Strategic Move: Inox Clean acquires Vibrant Energy to strengthen its presence in the C&I segment

In a significant transaction in India’s renewable energy market, Inox Clean Energy Limited has completed the acquisition of Vibrant Energy, a Macquarie-backed renewable independent power producer focused on the commercial and industrial (C&I) segment. The deal, completed on April 1, 2026 at an enterprise value of about Rs 50 billion, adds 1,337 MW of diversified capacity to Inox Clean’s renewable base. Moreover, it provides the group with access to a contracted corporate renewable platform with long-tenure power purchase agreements (PPAs), marquee customers and a presence across multiple states.

For much of the past decade, renewable expansion has been driven largely by utility-scale projects backed by central and state procurement.
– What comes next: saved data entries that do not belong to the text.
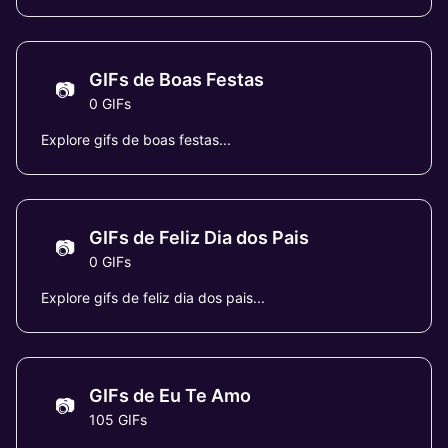
GIFs de Boas Festas
📷
0 GIFs
Explore gifs de boas festas...
GIFs de Feliz Dia dos Pais
📷
0 GIFs
Explore gifs de feliz dia dos pais...
GIFs de Eu Te Amo
📷
105 GIFs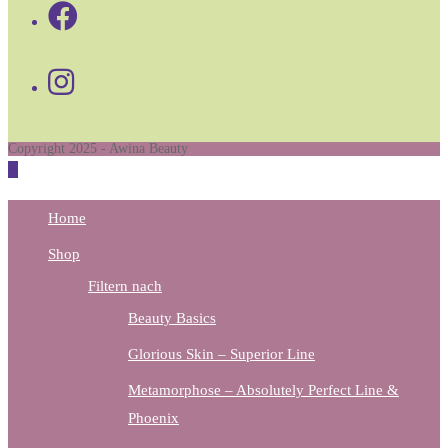
Opens
in
Opens
a
in
new
a
tab
Copyright 2025 - Awina Beauty
new
tab
Home
Shop
Filtern nach
Beauty Basics
Glorious Skin – Superior Line
Metamorphose – Absolutely Perfect Line &
Phoenix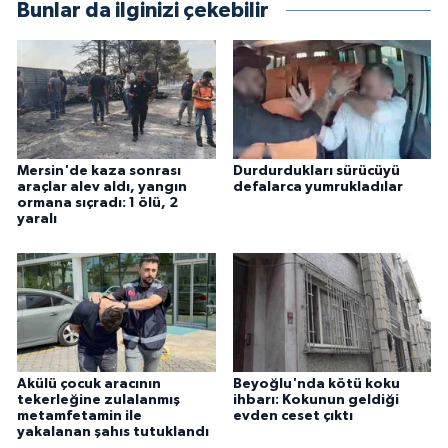
Bunlar da ilginizi çekebilir
Mersin'de kaza sonrası
Durdurdukları sürücüyü
araçlar alev aldı, yangın
defalarca yumrukladılar
ormana sıçradı: 1 ölü, 2
yaralı
Akülü çocuk aracının
Beyoğlu'nda kötü koku
tekerleğine zulalanmış
ihbarı: Kokunun geldiği
metamfetamin ile
evden ceset çıktı
yakalanan şahıs tutuklandı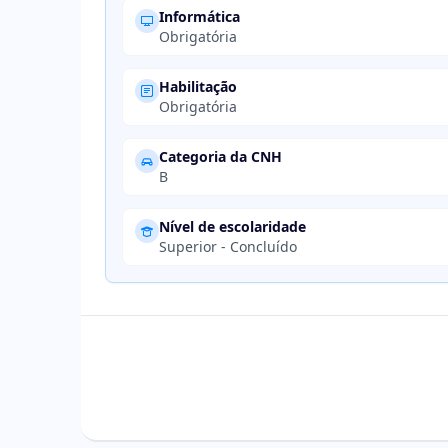
Informática
Obrigatória
Habilitação
Obrigatória
Categoria da CNH
B
Nível de escolaridade
Superior - Concluído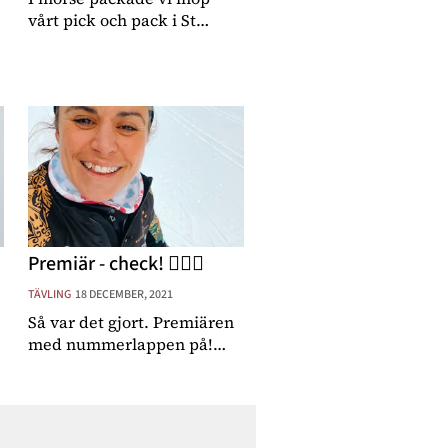
vårt pick och pack i St
Moritz och lämnade
lägenheten som varit vårt
hem de senaste tio dagarna.
Tio dagar som gått väldigt
fort samtidigt s
Premiär - check! ✌🏻🥳
TÄVLING
18 DECEMBER, 2021
Så var det gjort. Premiären
med nummerlappen på!
Sicken härlig känsla!! Nog
för att det var lite av en
mjukstart med dagens
teamlopp där det gick ut på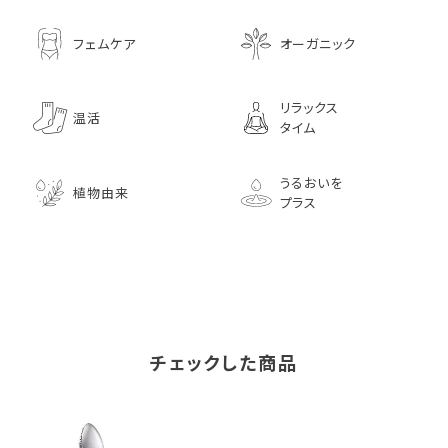
フェムケア
オーガニック
リラックス
温活
タイム
うるおいを
植物由来
プラス
チェックした商品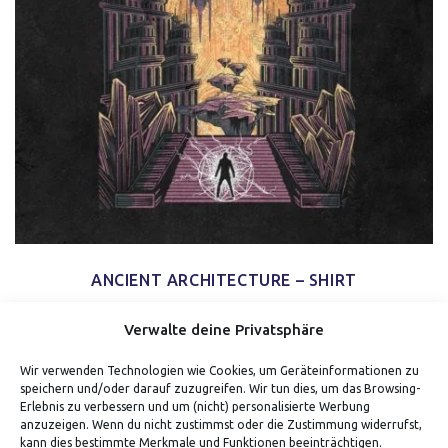
ANCIENT ARCHITECTURE – SHIRT
Verwalte deine Privatsphäre
Wir verwenden Technologien wie Cookies, um Geräteinformationen zu
speichern und/oder darauf zuzugreifen. Wir tun dies, um das Browsing-
Erlebnis zu verbessern und um (nicht) personalisierte Werbung
anzuzeigen. Wenn du nicht zustimmst oder die Zustimmung widerrufst,
kann dies bestimmte Merkmale und Funktionen beeinträchtigen.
While this model remains important, the market is now broadening. C&I consumers are emerging as a distinct source of demand, increasingly seeking direct renewable procurement through open access, captive structures, hybrid solutions and longer-duration bilateral arrangements.
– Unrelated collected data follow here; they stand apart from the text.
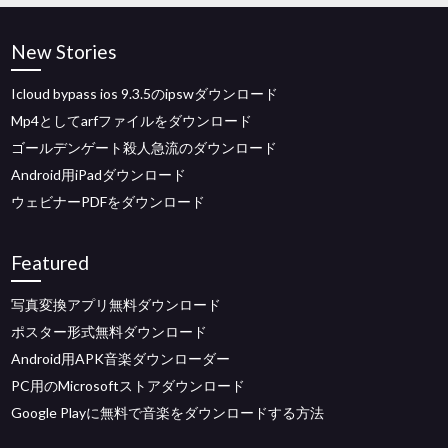
New Stories
Icloud bypass ios 9.3.5のipswダウンロード
Mp4としてarfファイルをダウンロード
ゴールデンゲート殺人急流のダウンロード
Android用iPadダウンロード
ウェビナーPDFをダウンロード
Featured
写真変換アプリ無料ダウンロード
ポスター形式無料ダウンロード
Android用APK音楽ダウンローダー
PC用のMicrosoftストアダウンロード
Google Playに無料で音楽をダウンロードする方法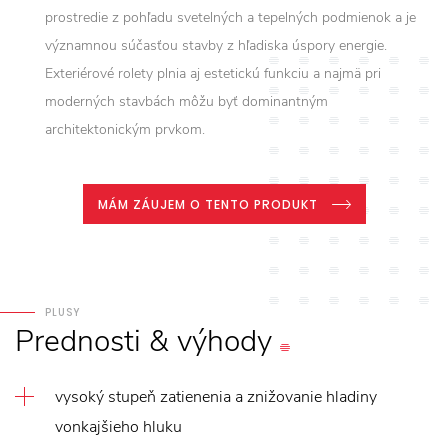
prostredie z pohľadu svetelných a tepelných podmienok a je
významnou súčasťou stavby z hľadiska úspory energie.
Exteriérové rolety plnia aj estetickú funkciu a najmä pri
moderných stavbách môžu byť dominantným
architektonickým prvkom.
MÁM ZÁUJEM O TENTO PRODUKT
PLUSY
Prednosti
&
výhody
vysoký stupeň zatienenia a znižovanie hladiny
vonkajšieho hluku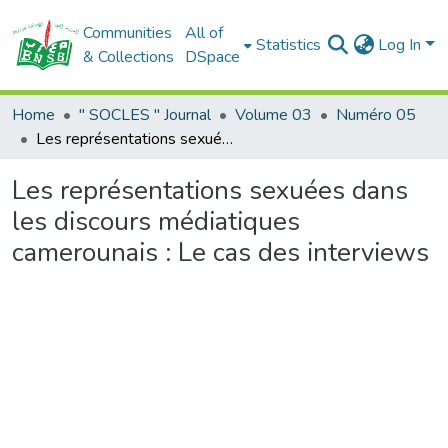
Communities
All of
Statistics
Log In
& Collections
DSpace
Home
" SOCLES " Journal
Volume 03
Numéro 05
Les représentations sexuées dans les discours médiatiques camerounais : Le cas des interviews
Les représentations sexuées dans
les discours médiatiques
camerounais : Le cas des interviews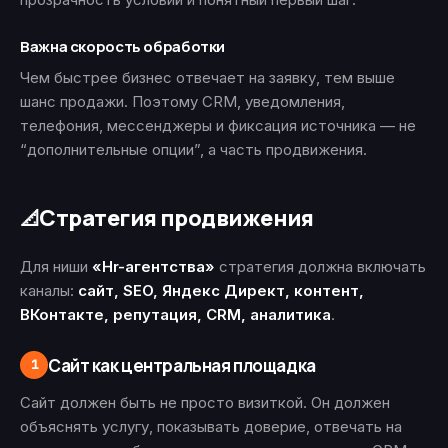
Важна скорость обработки
Чем быстрее бизнес отвечает на заявку, тем выше
шанс продажи. Поэтому CRM, уведомления,
телефония, мессенджеры и фиксация источника — не
“дополнительные опции”, а часть продвижения.
Стратегия продвижения
📐
Для ниши
«Hr-агентства»
стратегия должна включать
каналы:
сайт, SEO, Яндекс Директ, контент,
ВКонтакте, репутация, CRM, аналитика
.
Сайт как центральная площадка
1
Сайт должен быть не просто визиткой. Он должен
объяснять услугу, показывать доверие, отвечать на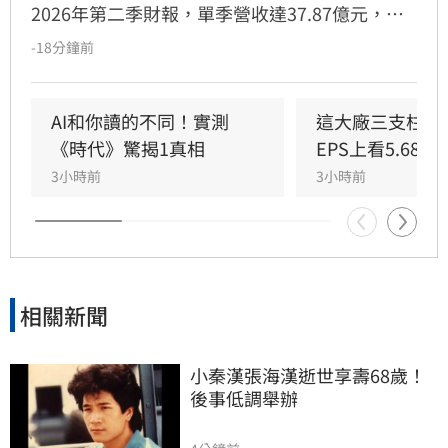
2026年第二季財報，單季營收達37.87億元，年
增85.31%，創下歷史新高。上半年累計EPS達
-18分鐘前
8.51元，獲利已達去年全年六成。受惠於AI驅動
半導體設備擴張週期，加上先進封裝與記憶體需
求暢旺，帶動化學品供應系統與自動化控制業務
AI和你讀的不同！實測
這大廠三支柱到
強勁成長。朋億*透過台灣、中國及東南亞的跨國
《時代》驚揭1真相
EPS上看5.68元
佈局，彈性調配資源以滿足全球產能重組需求。
3小時前
3小時前
展望後市，在AI投資熱潮支撐下，公司對第三季
營運抱持審慎樂觀，目標持續擴大營運規模，在
半導體產業擴產黃金期再創佳績。
相關新聞
小秦漢張海漢逝世享壽68歲！
後事低調舉辦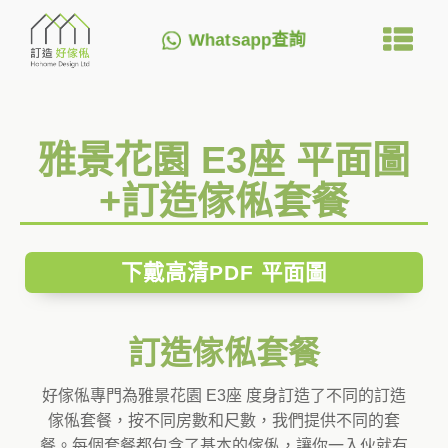
Whatsapp查詢
雅景花園 E3座 平面圖
+訂造傢俬套餐
下戴高清PDF 平面圖
訂造傢俬套餐
好傢俬專門為雅景花園 E3座 度身訂造了不同的訂造
傢俬套餐，按不同房數和尺數，我們提供不同的套
餐。每個套餐都包含了基本的傢俬，讓你一入伙就有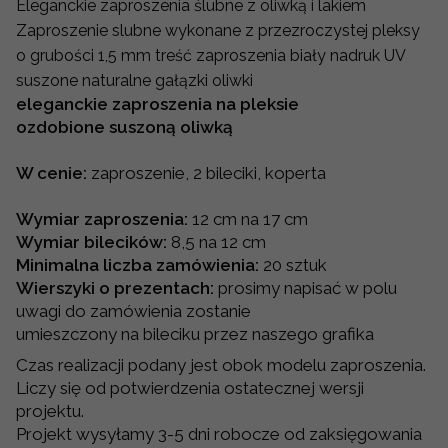
Eleganckie zaproszenia ślubne z oliwką i lakiem
Zaproszenie slubne wykonane z przezroczystej pleksy
o grubości 1,5 mm treść zaproszenia biały nadruk UV
suszone naturalne gałązki oliwki
eleganckie zaproszenia na pleksie
ozdobione suszoną oliwką
W cenie:
zaproszenie, 2 bileciki, koperta
Wymiar zaproszenia:
12 cm na 17 cm
Wymiar bilecików:
8,5 na 12 cm
Minimalna liczba zamówienia:
20 sztuk
Wierszyki o prezentach:
prosimy napisać w polu
uwagi do zamówienia zostanie
umieszczony na bileciku przez naszego grafika
Czas realizacji podany jest obok modelu zaproszenia.
Liczy się od potwierdzenia ostatecznej wersji
projektu.
Projekt wysyłamy 3-5 dni robocze od zaksięgowania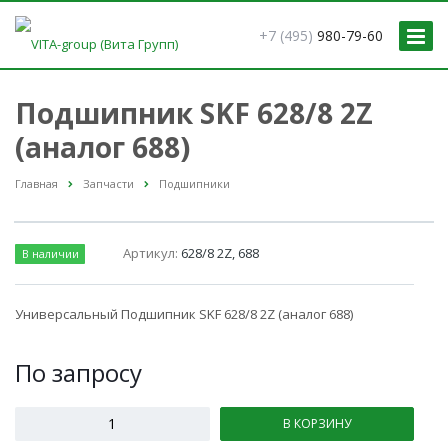
+7 (495)
980-79-60
Подшипник SKF 628/8 2Z
(аналог 688)
Главная
Запчасти
Подшипники
Артикул:
628/8 2Z, 688
В наличии
Универсальный Подшипник SKF 628/8 2Z (аналог 688)
По зап
р
осу
В КОРЗИНУ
In line with its larger ambition of building 10 GW of installed independent power producer (IPP) capacity by 2027-28. The addition of Vibrant Energy allows the company to strengthen its presence in the high-growth C&I segment while extending the scope of its integrated renewable platform.

Background

Vibrant Energy is a renewable IPP in the C&I segment, with a strategic focus on offsite open access projects, mainly in captive mode, while avoiding utility-scale discom procurement and rooftop solar. This positioning is significant as it clearly differentiates the platform from a conventional renewable developer.
According to reports, Vibrant has also begun moving towards more complex offerings such as hybrid projects and near-round-the-clock green power solutions.

By the time the acquisition was first announced in December 2025, the 1,337 MW platform reportedly included around 800 MW of operational assets, with the remaining under construction or development. The acquired assets are spread across states such as Madhya Pradesh, Maharashtra, Karnataka, Telangana and Andhra Pradesh. This lowers concentration risk, broadens exposure to various resource conditions and expands the range of markets in which the platform can serve corporate customers. According to the company’s press release, Vibrant has signed long-term PPAs with large C&I buyers including Amazon, Sify, Coca-Cola, UltraTech Cement and Laurus Labs.

There is also a broader group context that helps explain the transaction. The wider INOXGFL ecosystem has been pursuing scale across renewable generation and related services. According to Inox Green’s 2024-25 annual report, its portfolio had reached 5.1 GW, including 3.5 GW of wind operations and maintenance (O&M) and 1.6 GWp of solar O&M contracts.

Deal insights

Commenting on the development, Devansh Jain, executive director, INOXGFL Group, said, “The successful completion of Vibrant Energy’s acquisition marks a pivotal step in scaling up Inox Clean’s renewable energy portfolio. This addition not only enhances our operational capacity but also strengthens our presence in the high-growth C&I segment, backed by long-term, high quality counterparties. As we accelerate towards our near-term capacity targets, we remain focused on building a deeply integrated and future-ready clean energy platform.”

Further in the press release, it was stated that Vibrant Energy’s PPAs carry a weighted average tenure of around 20 years and are backed by blue-chip C&I customers. Long-tenure contracts with high quality counterparties provide revenue visibility, reduce offtake risk and enhance the attractiveness of the asset from both an operating and valuation perspective.

That said, the deal is not without risk. A portion of the acquired portfolio remains under construction or development, which means execution risk has not disappeared. In addition, the C&I renewable business model remains tied to the economics of open access, the implementation of regulations at the state level, and the ability to structure commercially viable contracts.

Overall, the acquisition marks an important step for Inox Clean and a useful marker for the broader market. For the buyer, it provides immediate scale, a strong customer franchise and a more credible presence in the corporate renewables segment. For the market, it underlines the increasing importance of platform quality, contract duration and customer sophistication in determining strategic value. As India’s renewable sector evolves beyond capacity-led growth into a more differentiated and segmented market, transactions such as this are likely to become more common. The Vibrant acquisition, therefore, should be viewed not just as a capacity addition, but as a strategic move to the next stage of renewable market development.